Lets build a fairer and healthier world for everyone – WHO

For the World Health Day commemorated on 7 April the World Health Organization (WHO) issued five calls for urgent action to improve health for all people.

WHO has realised that within countries, illness and death from COVID-19 have been higher among groups who face discrimination, poverty, social exclusion and adverse daily living and working conditions, including humanitarian crises.

They estimate that the pandemic had driven between 119 and 124 million people into extreme poverty last year and there is evidence that it has widened gender gaps in employment, with women exiting the labour force in greater numbers than men over the past 12 months.

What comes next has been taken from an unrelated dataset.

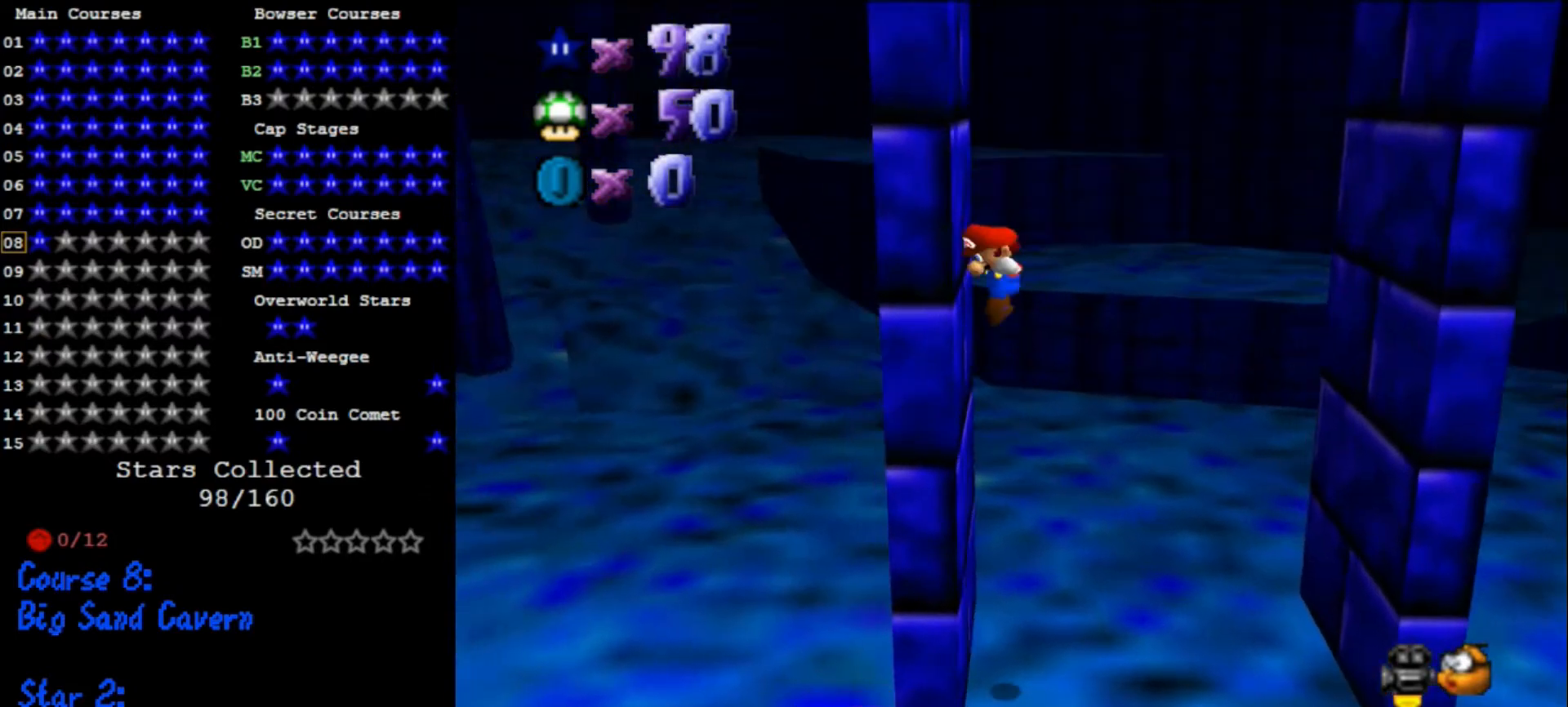
Gameplay with a controller (Nintendo layout); each line is a JSON object with the inputs held at the frame after it. "events" lists button and stick changes between this image and that frame as [ms after this image, input, new state], when the widget could be followed in between. Not read: L3 R3.
{"buttons": ["A"], "left_stick": "down-right", "events": [[67, "A", "down"], [133, "left_stick", "down-right"]]}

WHO explained that these inequalities in people’s living conditions, health services, and access to power, money and resources are long standing, which results in under 5 mortality rates among children from the poorest households are double that of children from the richest households.

Life expectancy for people in low-income countries is 16 years lower than for people in high income countries, but, as countries continue to fight the pandemic a unique opportunity emerges to build back better for a fairer, healthier world by implementing existing commitments, resolutions, and agreements while also making new and bold commitments.

“The COVID-19 pandemic has thrived amid the inequalities in our societies and the gaps in our health systems, therefore it is vital for all governments to invest in strengthening their health services and to remove the barriers that prevent so many people from using them, so more people have the chance to live healthy lives,” said Dr Tedros Adhanom Ghebreyesus, WHO Director-General.

WHO is therefore issued five calls for action which are to accelerate equitable access to COVID-19 technologies between and within countries, to invest in primary health care, to prioritize health and social protection, to build safe, healthy and inclusive neighbourhoods and to strengthen data and health information systems.

“Now is the time to invest in health as a motor of development, because we do not need to choose between improving public health, building sustainable societies, ensuring food security and adequate nutrition, tackling climate change and having thriving local economies, because all these vital outcomes go hand in hand,” concluded Dr Tedros.